(HealthDay News) — Individuals who experience parental cancer as children or adolescents have a higher risk of low educational attainment and attenuated income at age 30 years, according to a study published online Aug. 20 in the Journal of Epidemiology & Community Health.
Anne Cathrine Joergensen, from the University of Copenhagen in Denmark, and colleagues conducted a register-linkage, prospective study of children born in Denmark from 1978 through 1999 and their parents. Parental cancer experience was identified before child ages 15 to 18, and the correlation with primary school achievement, educational attainment, and income in early adult life was examined.
The researchers found that the final grade point average in ninth grade was slightly lower, while low educational attainment risk was higher, among children who had experienced parental cancer (relative risk ratio, 1.20); in addition, income at age 30 years was attenuated (relative risk ratio, 1.11).

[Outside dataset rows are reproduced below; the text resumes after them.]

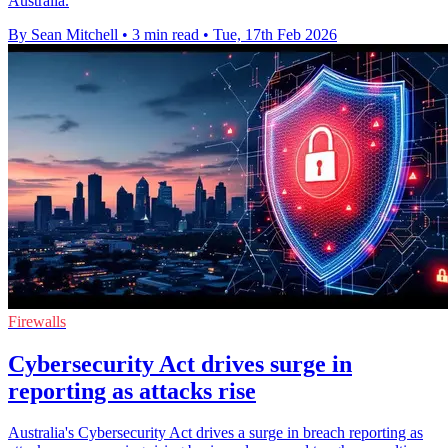
Australia.
By Sean Mitchell
•
3 min read
•
Tue, 17th Feb 2026
Firewalls
Cybersecurity Act drives surge in
reporting as attacks rise
Australia's Cybersecurity Act drives a surge in breach reporting as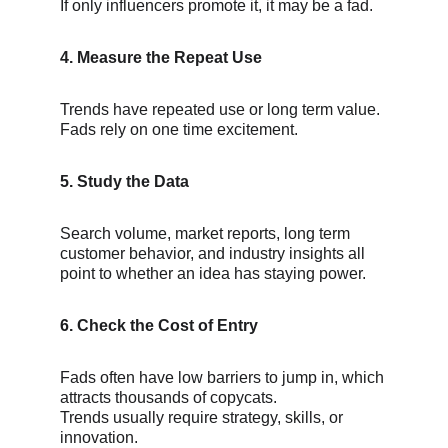
If only influencers promote it, it may be a fad.
4. Measure the Repeat Use
Trends have repeated use or long term value.
Fads rely on one time excitement.
5. Study the Data
Search volume, market reports, long term 
customer behavior, and industry insights all 
point to whether an idea has staying power.
6. Check the Cost of Entry
Fads often have low barriers to jump in, which 
attracts thousands of copycats.
Trends usually require strategy, skills, or 
innovation.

In subgroups of children whose parent had a severe cancer type or if the parent died of cancer, analyses suggested substantial deterioration in achievements for all outcomes (low education relative risk ratio, 1.52 and 1.61, respectively).
“Educational and socioeconomic attainments in early adulthood were affected negatively in individuals who had experienced parental cancer as children or adolescents,” the authors write. “The associations appeared stronger the more severe the cancer was.”